Question

MEK is second messenger. Second messengers transmit and amplify the signal received by receptor –ligand interactions on the outside of the cell. Assume that the cancer cell has a mutation causing a constitutively active MEK (on all the time). Design a drug that acts as either a competitive inhibitor, allosteric inhibitor, or antagonist that would specifically inhibit this phenotype. Explain the Kd/Km of your drug for your chosen target. Explain the type of inhibition you will use. Explain how your drug will decrease the activity or MEK or decrease the amount of activated MEK in the cell.

Answer 1

MEK (MAPK-ERK-KINAS - Mitogen activated protein kinase-extracellular signal-regulated kinases-kinase) is a secondary messenger in the RTK (receptor tyrosine signalling) signalling. RTK signalling is upregulated in cancer cells, which means MEK is also upregulated.
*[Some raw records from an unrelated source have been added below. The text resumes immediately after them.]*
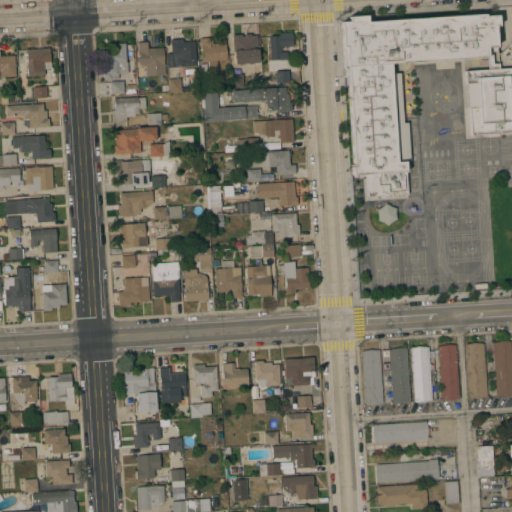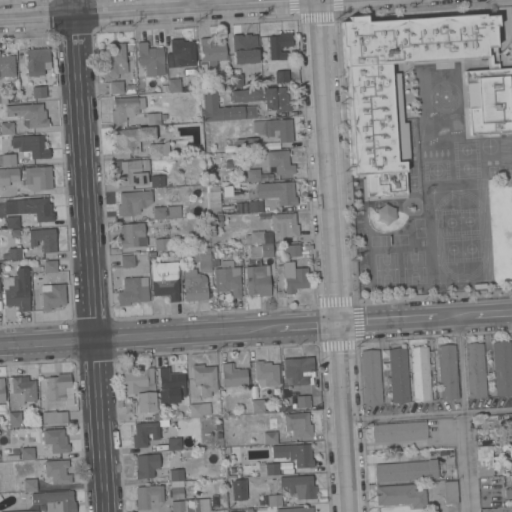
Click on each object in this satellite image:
road: (192, 3)
road: (336, 5)
road: (134, 9)
building: (244, 41)
building: (278, 45)
building: (279, 45)
building: (245, 48)
building: (211, 50)
building: (183, 52)
building: (211, 52)
building: (180, 53)
building: (245, 56)
building: (151, 58)
building: (150, 59)
building: (35, 60)
building: (36, 60)
building: (114, 61)
building: (114, 63)
building: (7, 65)
building: (7, 65)
building: (281, 76)
building: (281, 76)
building: (235, 79)
building: (236, 80)
building: (398, 83)
building: (173, 84)
building: (173, 85)
building: (194, 85)
building: (116, 86)
building: (115, 87)
building: (164, 87)
building: (415, 87)
building: (129, 88)
building: (38, 91)
building: (39, 92)
building: (262, 97)
building: (264, 97)
building: (3, 99)
building: (489, 100)
building: (209, 102)
building: (125, 107)
building: (126, 107)
building: (223, 110)
building: (238, 112)
building: (27, 113)
building: (28, 114)
building: (164, 116)
building: (153, 118)
building: (6, 127)
building: (7, 127)
building: (273, 128)
building: (275, 129)
building: (130, 139)
building: (132, 139)
building: (246, 143)
building: (30, 145)
building: (30, 145)
building: (156, 149)
building: (158, 149)
road: (343, 149)
building: (7, 159)
building: (8, 159)
building: (277, 161)
building: (278, 162)
building: (130, 172)
building: (131, 173)
building: (253, 174)
building: (8, 175)
building: (252, 175)
building: (8, 176)
building: (37, 178)
building: (38, 178)
building: (156, 180)
building: (157, 181)
building: (203, 188)
building: (276, 192)
building: (283, 192)
building: (212, 199)
building: (214, 199)
building: (132, 202)
building: (133, 202)
building: (255, 205)
building: (31, 207)
building: (249, 207)
building: (26, 210)
building: (165, 212)
building: (166, 212)
building: (384, 214)
building: (12, 222)
building: (284, 224)
building: (283, 225)
building: (131, 235)
building: (132, 235)
building: (257, 237)
building: (258, 237)
building: (43, 238)
building: (42, 239)
building: (168, 243)
building: (166, 244)
building: (291, 249)
building: (261, 250)
building: (261, 250)
building: (292, 250)
building: (14, 253)
building: (14, 253)
road: (88, 255)
road: (332, 255)
building: (200, 258)
building: (200, 258)
building: (126, 261)
building: (127, 261)
building: (49, 266)
building: (50, 266)
building: (293, 276)
building: (227, 277)
building: (293, 277)
building: (164, 280)
building: (165, 280)
building: (227, 280)
building: (256, 280)
building: (257, 280)
building: (193, 285)
building: (194, 285)
building: (17, 289)
building: (16, 290)
building: (133, 290)
building: (133, 290)
building: (53, 295)
building: (52, 296)
road: (256, 329)
building: (502, 367)
building: (501, 368)
building: (298, 369)
building: (297, 370)
building: (474, 370)
building: (475, 370)
building: (265, 372)
building: (446, 372)
building: (448, 372)
building: (266, 373)
building: (420, 373)
building: (420, 373)
building: (232, 375)
building: (397, 375)
building: (399, 375)
building: (232, 376)
building: (370, 377)
building: (371, 377)
building: (204, 379)
building: (204, 379)
building: (171, 385)
building: (141, 387)
building: (170, 387)
building: (58, 388)
building: (60, 388)
building: (141, 388)
building: (1, 389)
building: (23, 389)
building: (2, 390)
building: (23, 390)
building: (302, 401)
building: (303, 401)
building: (258, 405)
building: (256, 406)
building: (198, 409)
building: (199, 409)
road: (463, 414)
building: (15, 417)
building: (53, 417)
building: (54, 417)
building: (14, 418)
building: (297, 424)
building: (298, 424)
building: (399, 431)
building: (398, 432)
building: (144, 433)
building: (145, 433)
building: (269, 437)
building: (270, 437)
building: (54, 440)
building: (56, 440)
building: (173, 443)
building: (174, 443)
building: (227, 450)
building: (26, 453)
building: (27, 453)
building: (15, 454)
building: (293, 454)
building: (295, 454)
building: (510, 455)
building: (509, 457)
building: (483, 461)
building: (485, 462)
building: (145, 465)
building: (146, 465)
building: (268, 469)
building: (271, 469)
building: (56, 471)
building: (57, 471)
building: (405, 471)
building: (413, 471)
building: (176, 475)
building: (175, 478)
building: (271, 480)
building: (234, 481)
building: (28, 484)
building: (29, 484)
building: (177, 484)
building: (298, 486)
building: (299, 486)
building: (450, 492)
building: (507, 492)
building: (508, 492)
building: (177, 494)
building: (401, 495)
building: (149, 496)
building: (400, 496)
building: (148, 497)
building: (53, 500)
building: (273, 500)
building: (274, 500)
building: (55, 501)
building: (186, 502)
building: (185, 505)
building: (295, 509)
building: (295, 509)
building: (249, 510)
building: (20, 511)
building: (21, 511)
building: (235, 511)
building: (237, 511)
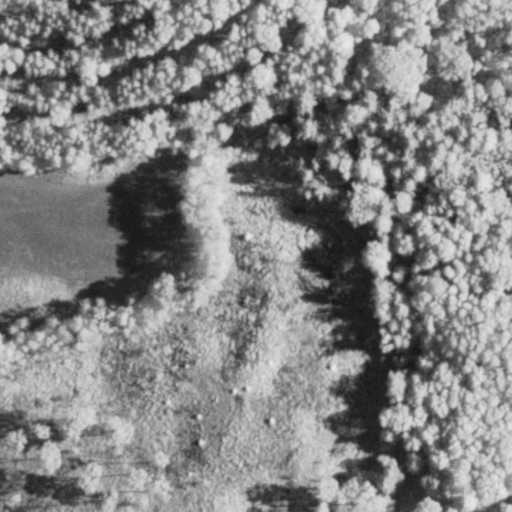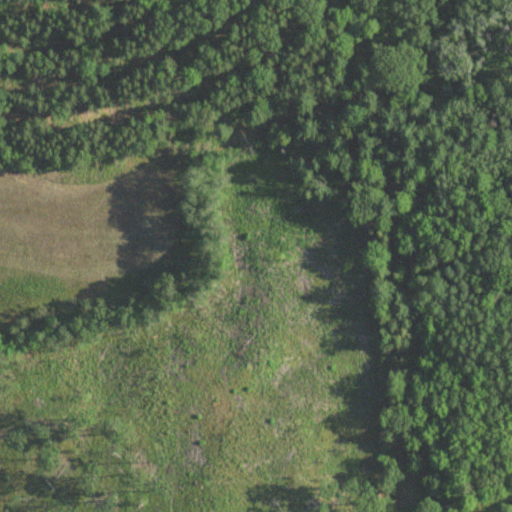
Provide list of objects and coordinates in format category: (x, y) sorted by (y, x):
road: (386, 43)
road: (190, 137)
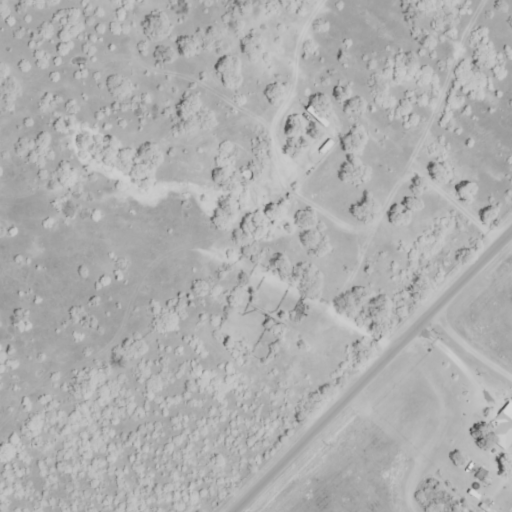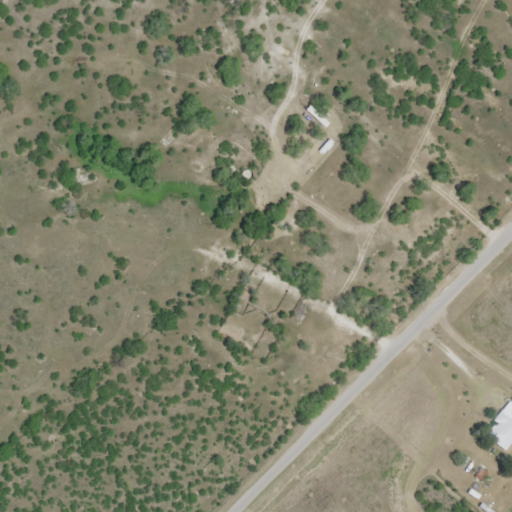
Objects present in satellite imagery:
road: (208, 237)
road: (449, 356)
road: (367, 366)
building: (502, 428)
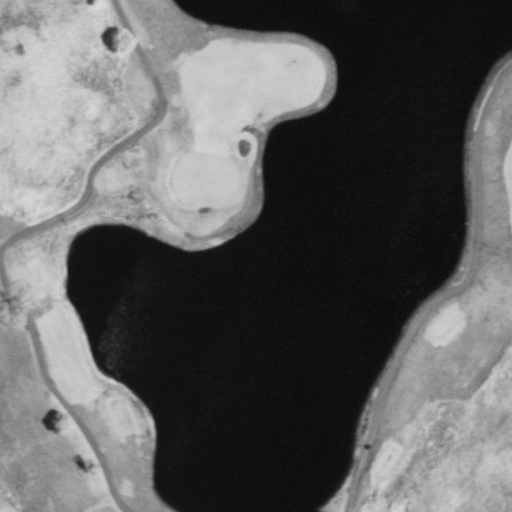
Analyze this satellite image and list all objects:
park: (204, 177)
park: (256, 256)
park: (256, 256)
road: (166, 511)
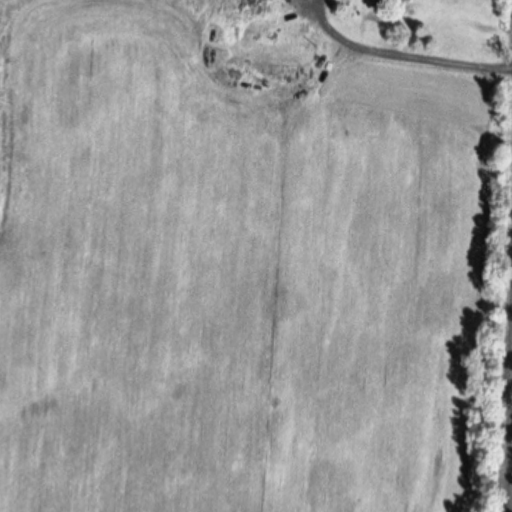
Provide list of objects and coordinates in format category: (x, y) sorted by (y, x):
building: (280, 0)
building: (400, 1)
road: (509, 402)
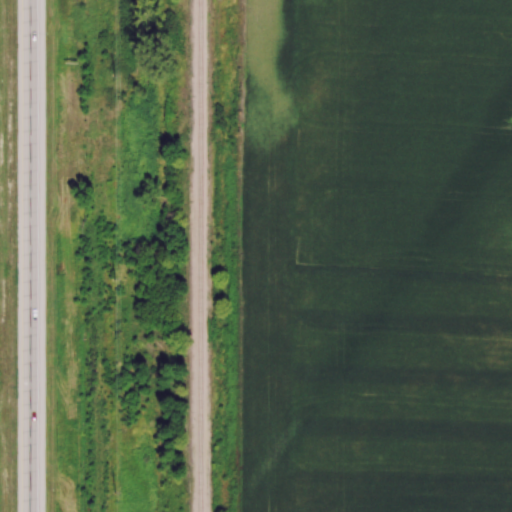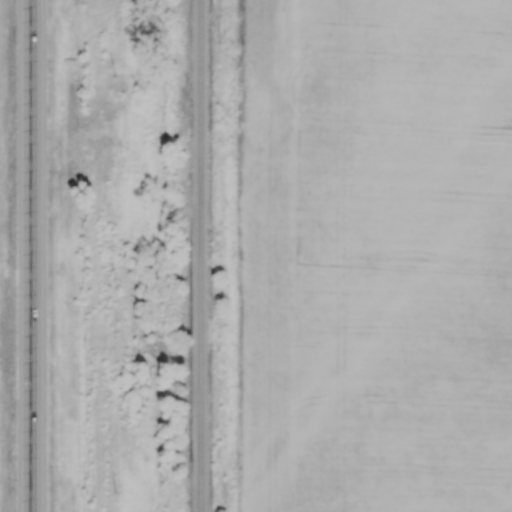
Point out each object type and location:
road: (30, 256)
railway: (199, 256)
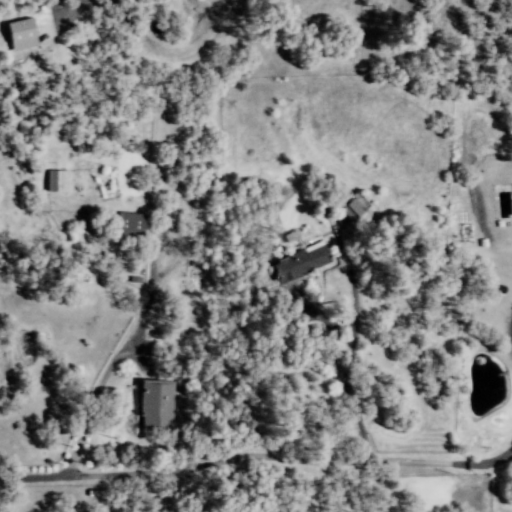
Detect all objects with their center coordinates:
road: (72, 5)
building: (22, 34)
building: (55, 181)
building: (351, 210)
building: (130, 223)
building: (300, 262)
road: (149, 279)
road: (344, 388)
building: (156, 403)
road: (512, 413)
road: (232, 457)
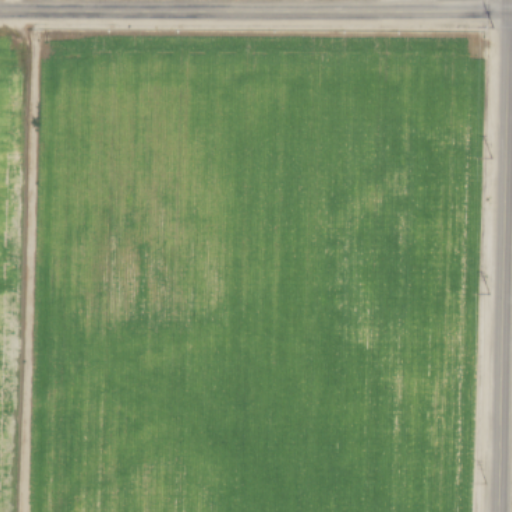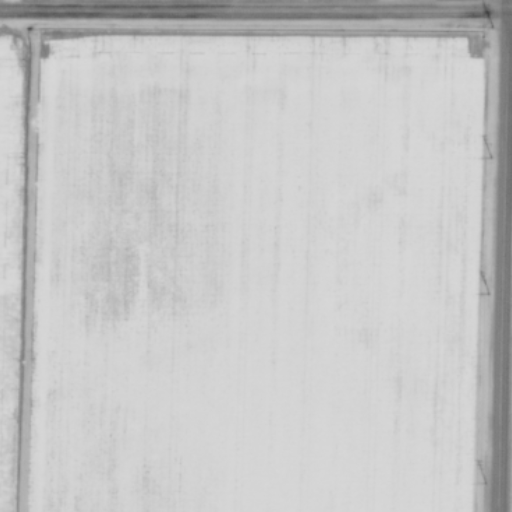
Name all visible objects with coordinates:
road: (510, 7)
road: (254, 12)
road: (511, 13)
road: (27, 262)
road: (504, 263)
road: (508, 326)
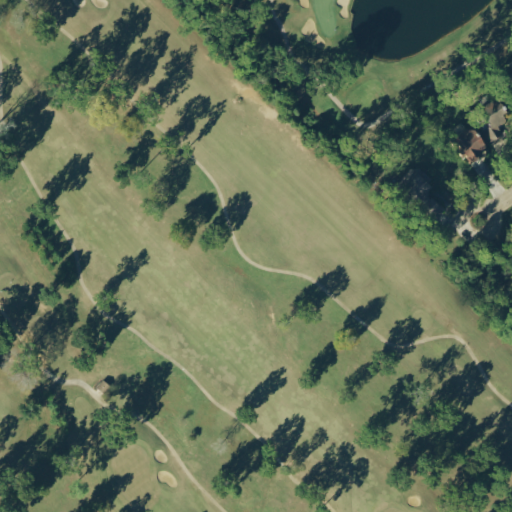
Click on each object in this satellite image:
park: (383, 58)
building: (511, 61)
building: (495, 117)
building: (472, 143)
building: (416, 182)
road: (511, 197)
park: (223, 287)
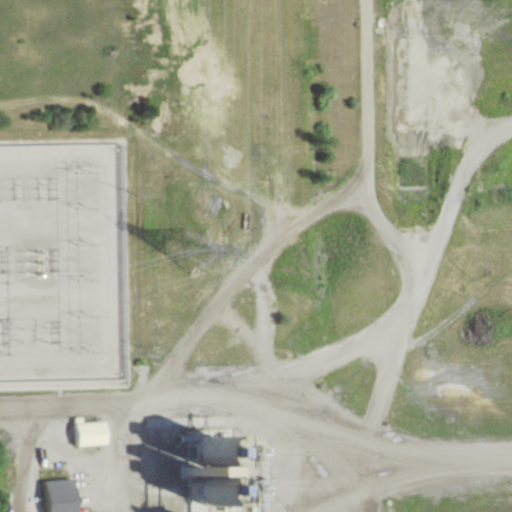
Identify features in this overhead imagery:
power tower: (193, 250)
power substation: (63, 258)
road: (192, 399)
building: (81, 433)
road: (132, 458)
road: (412, 458)
building: (50, 495)
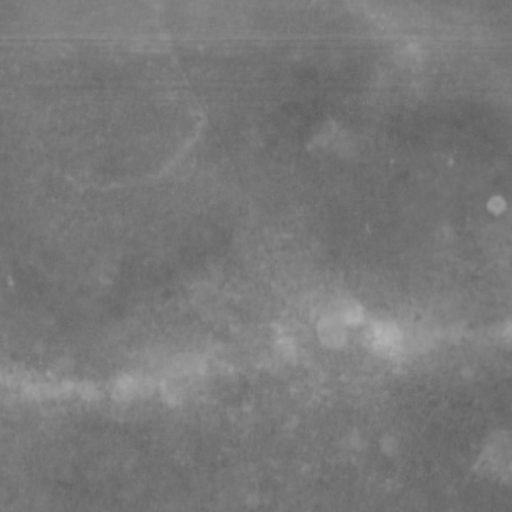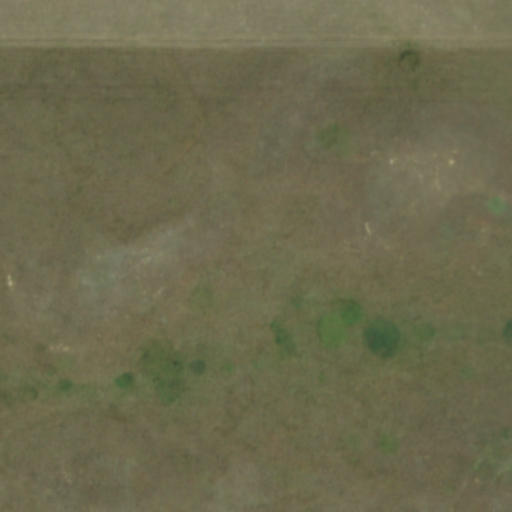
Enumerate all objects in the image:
road: (256, 51)
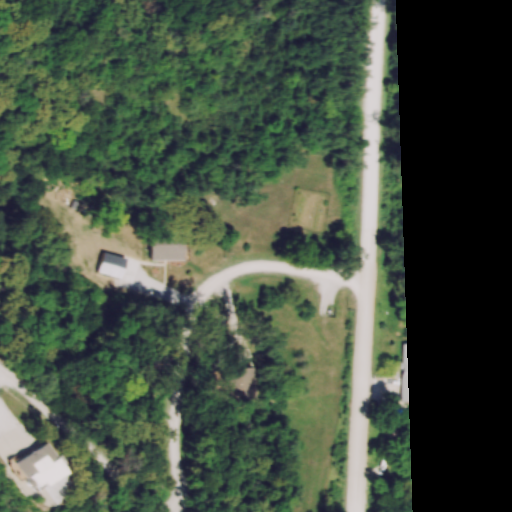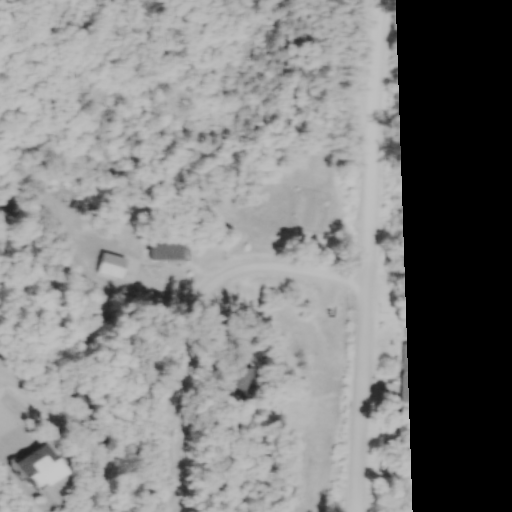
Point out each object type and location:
road: (368, 256)
road: (163, 413)
building: (6, 483)
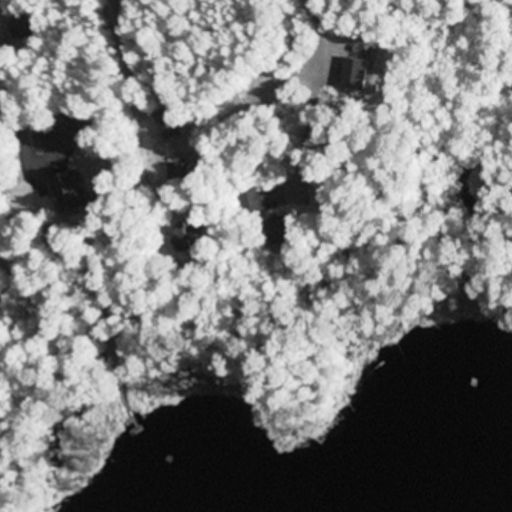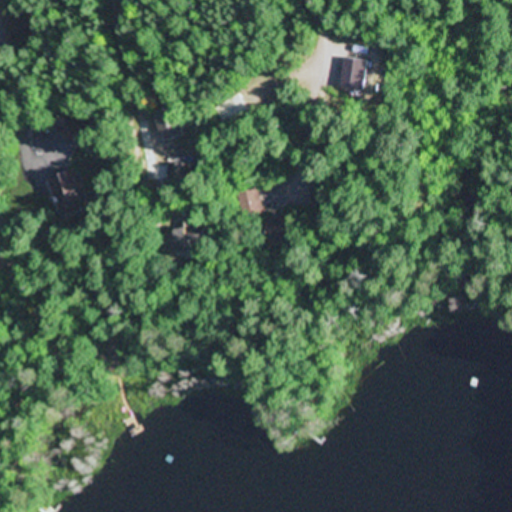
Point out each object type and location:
building: (31, 23)
building: (28, 26)
road: (404, 50)
road: (15, 109)
building: (235, 110)
building: (236, 112)
building: (75, 127)
building: (74, 128)
building: (179, 174)
building: (179, 175)
building: (71, 191)
building: (71, 192)
building: (250, 202)
building: (250, 203)
building: (280, 230)
building: (280, 230)
building: (193, 237)
building: (195, 237)
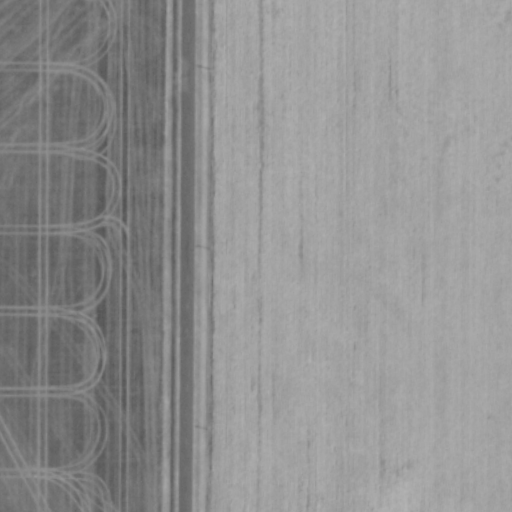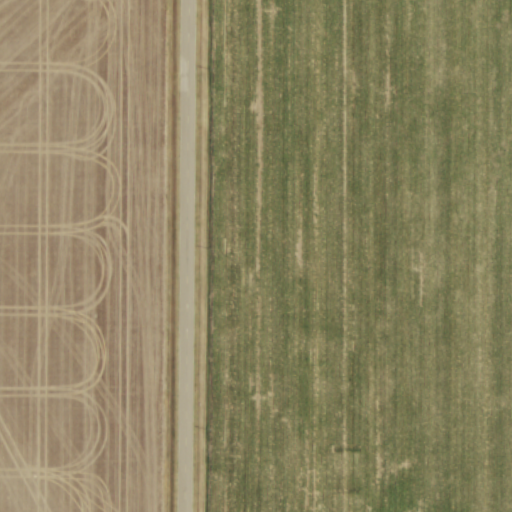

MEK is activated upon phosphorylation by RAF Kinase (rapidly accelerated fibrosarcoma kinase).

To deactivate the activity of MEK, a drug can be designed such that which can dephosphorylate the activated MEK. Upon dephosphorylation MEK is inactivated and the MEK signalling is ceased. As a result, the cancerous growth is stopped.

Anatagonist type of drug (inhibitor) can be used to inhibit the activity of RAF kinase. As the name suggests , antagonist acts against the natural ligands. Antagonist binds to the same active site of the enzyme where, the original ligand binds, and decrease the affinity of original substrate. The Km (Michaelis constant) of the drug thus would be lower for the RAF Kinase, as the lower the value of Km, higher will be its affinity.